There are still a lot of questions I have about this disease like: how can we improve the lives of these patient and make their time on this earth better? There is so much unknown about the brain and why things happen the ways they do, and how can we fix one problem without creating another one? Scientists in this field have a lot of work ahead of them, but I feel we are headed in some sort of direction; whether or not it is the right one will be discovered soon enough, but for now I am thankful that there is research being done to understand the basics of many diseases that have ruined the lives of many.
A Glass of Milk A Day Keeps ALS Away?
Amyotrophic lateral sclerosis, better known as ALS or Lou Gehrig’s Disease, is a rapidly progressing neurodegenerative disorder. The symptoms of the disease usually start between 40-60 years of age. Initial symptoms include mild muscle weakness, cramps, muscle spasms, or muscle stiffness. Although the symptoms are often overlooked at first, symptoms progress until a patient is no longer able to care for himself, eat unassisted, or breathe unassisted. The symptoms of ALS can be attributed to loss of motor neurons; however, like many neurodegenerative disorders, the cause of the degeneration of motor neurons is still unclear.

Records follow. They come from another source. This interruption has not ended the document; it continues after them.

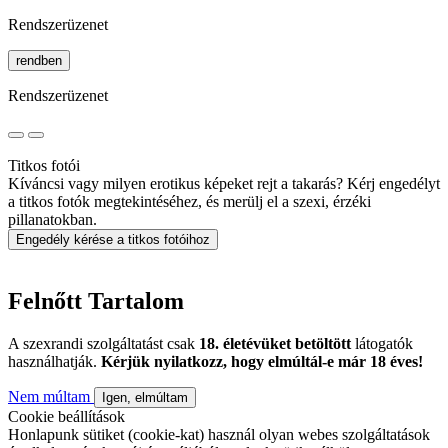
Rendszerüzenet
rendben
Rendszerüzenet
Titkos fotói
Kíváncsi vagy milyen erotikus képeket rejt a takarás? Kérj engedélyt
a titkos fotók megtekintéséhez, és merülj el a szexi, érzéki
pillanatokban.
Engedély kérése a titkos fotóihoz
Felnőtt Tartalom
A szexrandi szolgáltatást csak
18. életévüket betöltött
látogatók
használhatják.
Kérjük nyilatkozz, hogy elmúltál-e már 18 éves!
Nem múltam
Igen, elmúltam
Cookie beállítások
Honlapunk sütiket (cookie-kat) használ olyan webes szolgáltatások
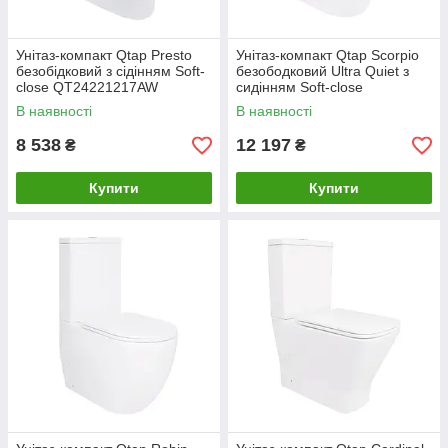
Унітаз-компакт Qtap Presto
Унітаз-компакт Qtap Scorpio
безобідковий з сідінням Soft-
безободковий Ultra Quiet з
close QT24221217AW
сидінням Soft-close
QT14226088AW
В наявності
В наявності
8 538
12 197
₴
₴
Купити
Купити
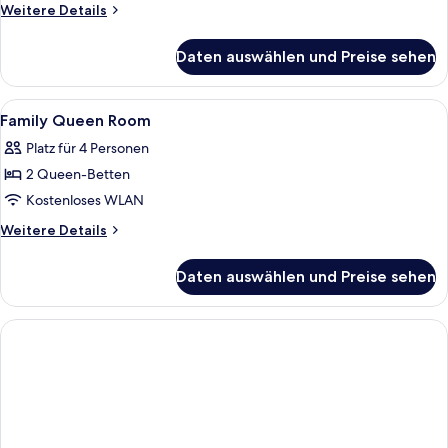
anzeigen
Weitere
Weitere Details
Details
für
Daten auswählen und Preise sehen
Standard
Double
Alle
Minibar, Zimmersafe, Verdunkelungsv
7
Family Queen Room
Fotos
Platz für 4 Personen
für
2 Queen-Betten
Family
Queen
Kostenloses WLAN
Room
Weitere
Weitere Details
anzeigen
Details
für
Daten auswählen und Preise sehen
Family
Queen
Room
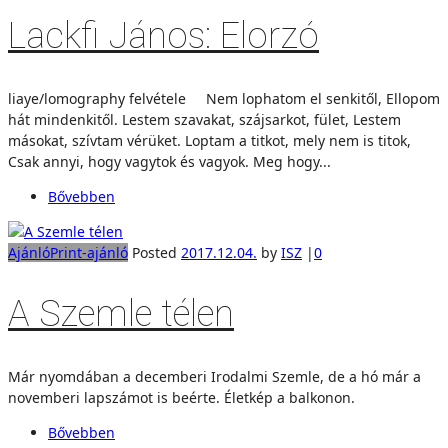
Lackfi János: Elorzó
liaye/lomography felvétele Nem lophatom el senkitől, Ellopom
hát mindenkitől. Lestem szavakat, szájsarkot, fület, Lestem
másokat, szívtam vérüket. Loptam a titkot, mely nem is titok,
Csak annyi, hogy vagytok és vagyok. Meg hogy...
Bővebben
Ajánló
Print-ajánló
Posted
2017.12.04.
by
ISZ
|
0
A Szemle télen
Már nyomdában a decemberi Irodalmi Szemle, de a hó már a
novemberi lapszámot is beérte. Életkép a balkonon.
Bővebben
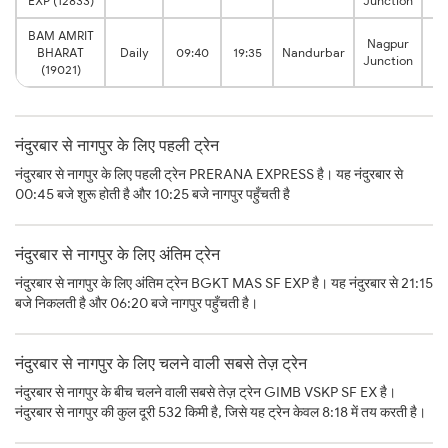
EXP (12833)
Junction
h
BAM AMRIT
Nagpur
9:
BHARAT
Daily
09:40
19:35
Nandurbar
Junction
h
(19021)
नंदुरबार से नागपुर के लिए पहली ट्रेन
नंदुरबार से नागपुर के लिए पहली ट्रेन PRERANA EXPRESS है। यह नंदुरबार से
00:45 बजे शुरू होती है और 10:25 बजे नागपुर पहुँचती है
नंदुरबार से नागपुर के लिए अंतिम ट्रेन
नंदुरबार से नागपुर के लिए अंतिम ट्रेन BGKT MAS SF EXP है। यह नंदुरबार से 21:15
बजे निकलती है और 06:20 बजे नागपुर पहुँचती है।
नंदुरबार से नागपुर के लिए चलने वाली सबसे तेज़ ट्रेन
नंदुरबार से नागपुर के बीच चलने वाली सबसे तेज़ ट्रेन GIMB VSKP SF EX है।
नंदुरबार से नागपुर की कुल दूरी 532 किमी है, जिसे यह ट्रेन केवल 8:18 में तय करती है।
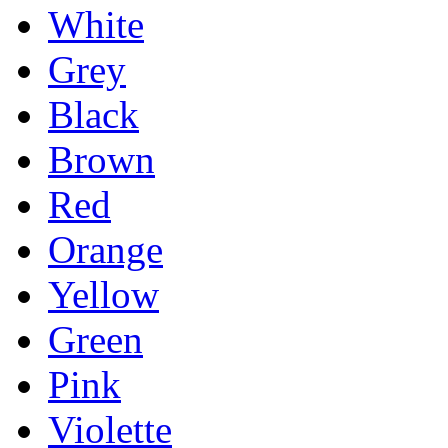
White
Grey
Black
Brown
Red
Orange
Yellow
Green
Pink
Violette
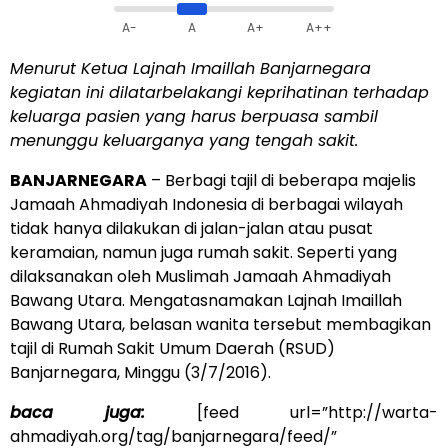
A-
A
A+
A++
Menurut Ketua Lajnah Imaillah Banjarnegara
kegiatan ini dilatarbelakangi keprihatinan terhadap
keluarga pasien yang harus berpuasa sambil
menunggu keluarganya yang tengah sakit.
BANJARNEGARA
– Berbagi tajil di beberapa majelis
Jamaah Ahmadiyah Indonesia di berbagai wilayah
tidak hanya dilakukan di jalan-jalan atau pusat
keramaian, namun juga rumah sakit. Seperti yang
dilaksanakan oleh Muslimah Jamaah Ahmadiyah
Bawang Utara. Mengatasnamakan Lajnah Imaillah
Bawang Utara, belasan wanita tersebut membagikan
tajil di Rumah Sakit Umum Daerah (RSUD)
Banjarnegara, Minggu (3/7/2016).
baca juga:
[feed url=”http://warta-
ahmadiyah.org/tag/banjarnegara/feed/”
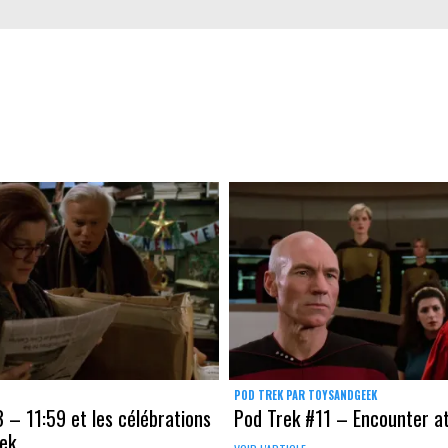
POD TREK PAR TOYSANDGEEK
 – 11:59 et les célébrations
Pod Trek #11 – Encounter at
rek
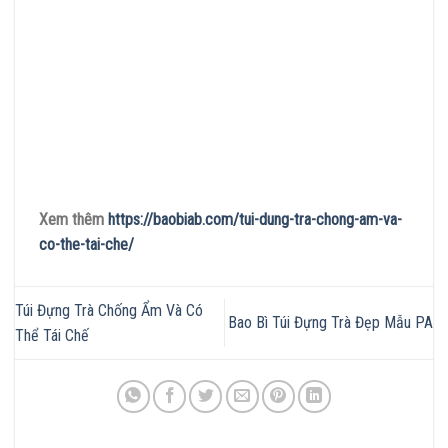
Xem thêm
https://baobiab.com/tui-dung-tra-chong-am-va-
co-the-tai-che/
Túi Đựng Trà Chống Ẩm Và Có
Bao Bì Túi Đựng Trà Đẹp Mẫu PA
Thể Tái Chế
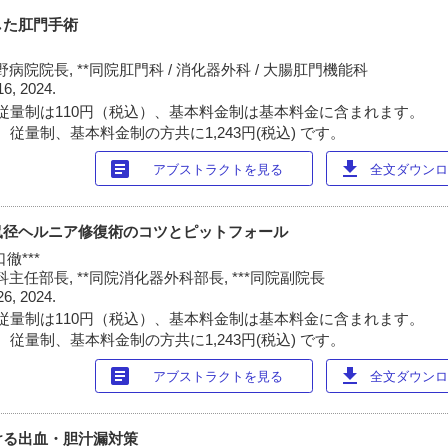
した肛門手術
院院長, **同院肛門科 / 消化器外科 / 大腸肛門機能科
16, 2024.
従量制は110円（税込）、基本料金制は基本料金に含まれます。
従量制、基本料金制の方共に1,243円(税込) です。
article
download
アブストラクトを見る
全文ダウンロー
鼠径ヘルニア修復術のコツとピットフォール
徹***
主任部長, **同院消化器外科部長, ***同院副院長
26, 2024.
従量制は110円（税込）、基本料金制は基本料金に含まれます。
従量制、基本料金制の方共に1,243円(税込) です。
article
download
アブストラクトを見る
全文ダウンロー
ける出血・胆汁漏対策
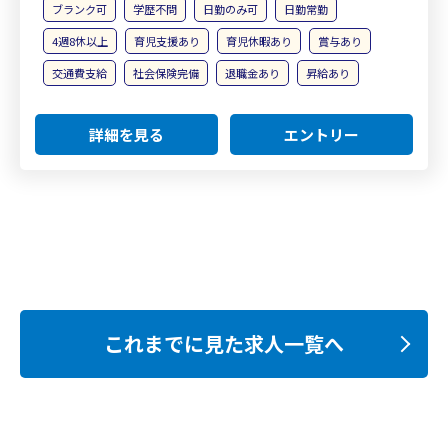
ブランク可
学歴不問
日勤のみ可
日勤常勤
4週8休以上
育児支援あり
育児休暇あり
賞与あり
交通費支給
社会保険完備
退職金あり
昇給あり
詳細を見る
エントリー
これまでに見た求人一覧へ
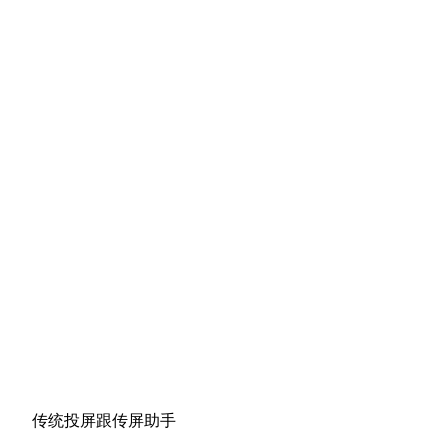
传统投屏跟传屏助手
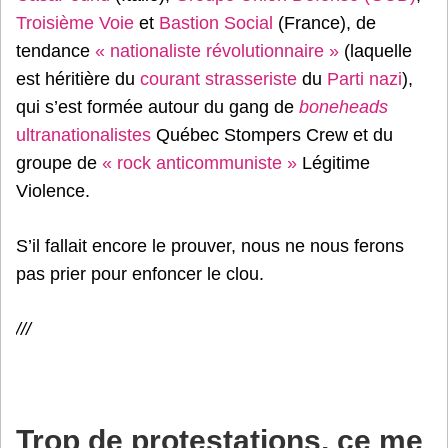
Troisième Voie
et
Bastion Social
(France), de
tendance
« nationaliste révolutionnaire »
(laquelle
est héritière du
courant strasseriste
du
Parti nazi
),
qui s’est formée autour du gang de
boneheads
ultranationalistes
Québec Stompers Crew et du
groupe de
« rock anticommuniste »
Légitime
Violence.
S’il fallait encore le prouver, nous ne nous ferons
pas prier pour enfoncer le clou.
///
Trop de protestations, ce me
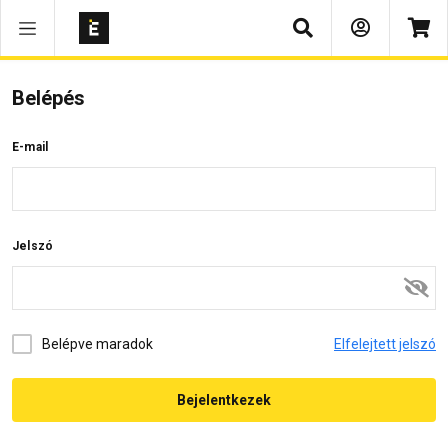
Keresés
Belépés
E-mail
Jelszó
Belépve maradok
Elfelejtett jelszó
Bejelentkezek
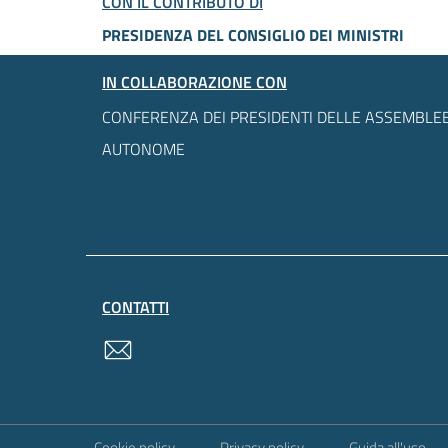
CON IL CONTRIBUTO DI
PRESIDENZA DEL CONSIGLIO DEI MINISTRI
IN COLLABORAZIONE CON
CONFERENZA DEI PRESIDENTI DELLE ASSEMBLEE
AUTONOME
CONTATTI
contatti
Sezione Link Utili
Cookie policy
Privacy policy
Guida all'uso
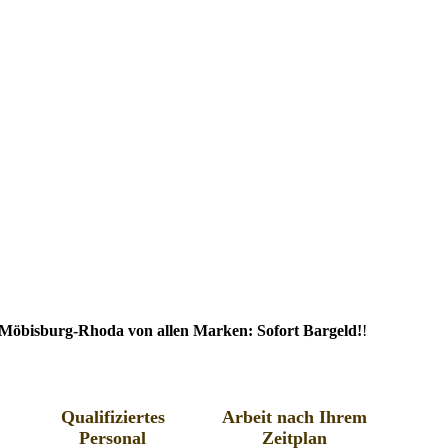
Möbisburg-Rhoda von allen Marken: Sofort Bargeld!
!
Qualifiziertes
Arbeit nach Ihrem
Personal
Zeitplan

One possible cause of motor neuron loss is protein misfolding and cellular response to misfolded proteins. The article “Calcium-dependent protein folding in amyotrophic lateral sclerosis,” suggests that changes in the normal calcium levels or signaling causes stress in the cell, which causes the cell to not function properly. The first issue is protein folding. Basically, the cell requires proteins for transport, structure, enzymes to assist reactions in the cell and many other functions. Not only must the building blocks (amino acids) be strung in the right order, but the proteins must also be folded into the correct three-dimensional structure in order for it to function properly. This is where the endoplasmic reticulum (ER) comes into play. When proteins are made, they travel through the ER and are folded along the way. Chaperone proteins, found in the ER, are responsible for folding other proteins into the right shapes. Ca2+ levels in the ER regulate the chaperone proteins’ activity.
When calcium levels in ER deviate from homeostasis, the cell attempts to continue folding proteins correctly. One way to do this is to activate the unfolded protein response (UPR). The UPR tags a protein to tell the ER not to allow the protein to leave until it is properly folded. Without the proper UPR, the cell will experience ER stress for accumulation of proteins, which ultimately results in cell death. Both ER stress and UPR are thought be implicated in ALS pathogenesis. Further research is needed to develop treatments that target the ER and UPR to improve ALS symptoms and survival time. Currently, the average survival time for ALS patients is 3-5 years. By better understanding the progression of this disease, advances could be made in treatment to slow the progression or even cure ALS. Investigating calcium and calcium-dependent folding proteins appears to be a promising direction for ALS research.